• _Exercise directions_
Return each line below that contains the string "gebruiken". Case counts.

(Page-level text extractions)
────
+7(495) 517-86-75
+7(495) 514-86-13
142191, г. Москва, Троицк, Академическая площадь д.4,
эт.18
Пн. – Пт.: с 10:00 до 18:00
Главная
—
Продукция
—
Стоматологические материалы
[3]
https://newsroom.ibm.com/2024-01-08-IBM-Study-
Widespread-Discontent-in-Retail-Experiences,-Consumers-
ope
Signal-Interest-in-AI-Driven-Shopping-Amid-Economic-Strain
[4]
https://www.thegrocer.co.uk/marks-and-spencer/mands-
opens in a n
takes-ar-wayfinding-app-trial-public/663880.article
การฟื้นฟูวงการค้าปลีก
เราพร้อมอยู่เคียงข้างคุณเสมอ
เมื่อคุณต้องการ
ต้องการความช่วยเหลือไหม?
────
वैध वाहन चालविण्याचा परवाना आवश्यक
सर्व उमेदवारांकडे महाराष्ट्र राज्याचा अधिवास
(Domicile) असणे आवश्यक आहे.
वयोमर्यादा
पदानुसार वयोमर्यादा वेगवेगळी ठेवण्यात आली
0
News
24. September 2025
────
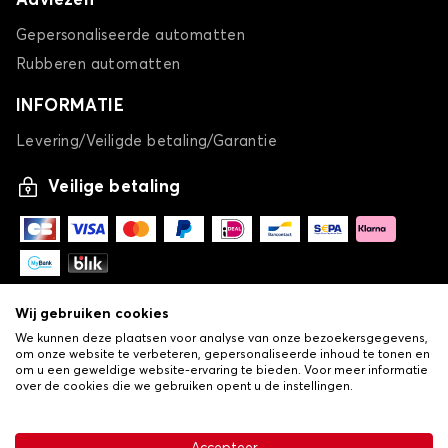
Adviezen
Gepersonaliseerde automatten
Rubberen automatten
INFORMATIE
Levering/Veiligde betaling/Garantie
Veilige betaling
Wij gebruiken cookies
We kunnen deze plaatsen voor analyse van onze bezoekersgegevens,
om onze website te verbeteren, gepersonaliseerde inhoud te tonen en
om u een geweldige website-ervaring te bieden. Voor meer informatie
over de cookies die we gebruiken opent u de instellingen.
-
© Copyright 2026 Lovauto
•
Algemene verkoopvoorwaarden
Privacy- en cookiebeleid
────
• _Response to the task_
Wij gebruiken cookies
over de cookies die we gebruiken opent u de instellingen.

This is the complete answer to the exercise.